Utilizando como palco a Sociedade de Agronomia do Rio Grande do Sul,
foi desenvolvido um Congresso Estadual para discussão e elaboração
da nova lei estadual de agrotóxicos do estado. Estrategicamente,
foram enviados para as associações de Engº Agrº informações de como
seriam desenvolvidos os trabalhos, através das divisões por grupos.
Assim, os representantes das indústrias químicas, escolhendo
previamente seus grupos de trabalho, encaminhariam para discussão
suas propostas já elaboradas. Estranhamente, as entidades
ambientalistas não receberam estas informações, mas somente o
convite para apresentar o seu posicionamento frente ao problema dos
agrotóxicos. Existe na Assembléia Legislativa do Estado uma minuta
de lei do deputado estadual Pompeu de Mattos, cuja discussão tem se
arrastado durante todo o ano de 1992, onde toda a sociedade
organizada vem participando.
Somente a SARGS nunca compareceu a estas reuniões, alegando que nunca recebeu convite para tal. O que se pode verificar neste “pseudo congresso” foi uma farsa jamais vista, o que vem mostrar cada vez mais o desespero das multinacionais dos agrotóxicos em tentar fazer reverter o quadro para o qual estão caminhando, usando como fachada a classe agronômica para pressionar posteriormente a Assembléia Legislativa do Estado quando o projeto de lei for colocado novamente em votação.
Que documento poderseia esperar de uma reunião onde na sua quase totalidade faziam parte Engº Agrº funcionários das multinacionais de venenos?

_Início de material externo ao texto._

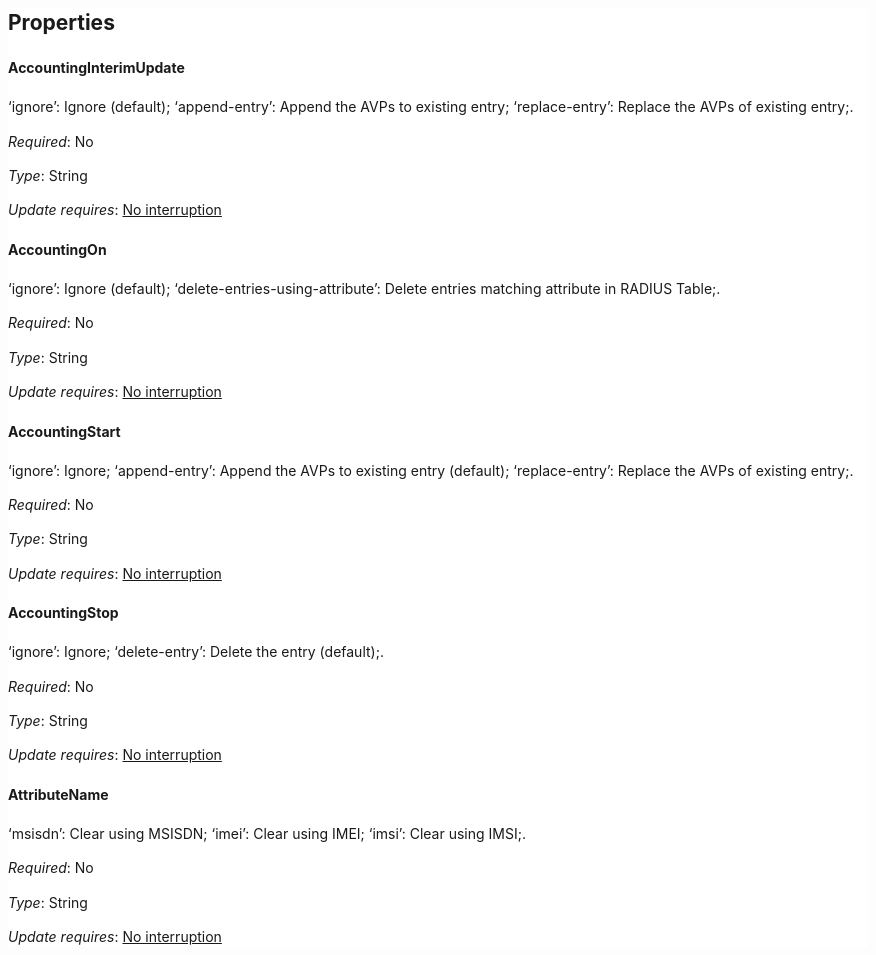
## Properties

#### AccountingInterimUpdate

‘ignore’: Ignore (default); ‘append-entry’: Append the AVPs to existing entry; ‘replace-entry’: Replace the AVPs of existing entry;.

_Required_: No

_Type_: String

_Update requires_: [No interruption](https://docs.aws.amazon.com/AWSCloudFormation/latest/UserGuide/using-cfn-updating-stacks-update-behaviors.html#update-no-interrupt)

#### AccountingOn

‘ignore’: Ignore (default); ‘delete-entries-using-attribute’: Delete entries matching attribute in RADIUS Table;.

_Required_: No

_Type_: String

_Update requires_: [No interruption](https://docs.aws.amazon.com/AWSCloudFormation/latest/UserGuide/using-cfn-updating-stacks-update-behaviors.html#update-no-interrupt)

#### AccountingStart

‘ignore’: Ignore; ‘append-entry’: Append the AVPs to existing entry (default); ‘replace-entry’: Replace the AVPs of existing entry;.

_Required_: No

_Type_: String

_Update requires_: [No interruption](https://docs.aws.amazon.com/AWSCloudFormation/latest/UserGuide/using-cfn-updating-stacks-update-behaviors.html#update-no-interrupt)

#### AccountingStop

‘ignore’: Ignore; ‘delete-entry’: Delete the entry (default);.

_Required_: No

_Type_: String

_Update requires_: [No interruption](https://docs.aws.amazon.com/AWSCloudFormation/latest/UserGuide/using-cfn-updating-stacks-update-behaviors.html#update-no-interrupt)

#### AttributeName

‘msisdn’: Clear using MSISDN; ‘imei’: Clear using IMEI; ‘imsi’: Clear using IMSI;.

_Required_: No

_Type_: String

_Update requires_: [No interruption](https://docs.aws.amazon.com/AWSCloudFormation/latest/UserGuide/using-cfn-updating-stacks-update-behaviors.html#update-no-interrupt)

Resta agora aguardar os anais desse congresso para que se possa analisar as novas proposições que a indústria química tem para a futura legislação estadual de agrotóxicos. Os deputados na Assembléia estão sendo alertados para o assunto.
* O autor é EngenheiroAgrônomo e, à época do artigo, membro da FOEBR ADFG Amigos da Terra Brasil.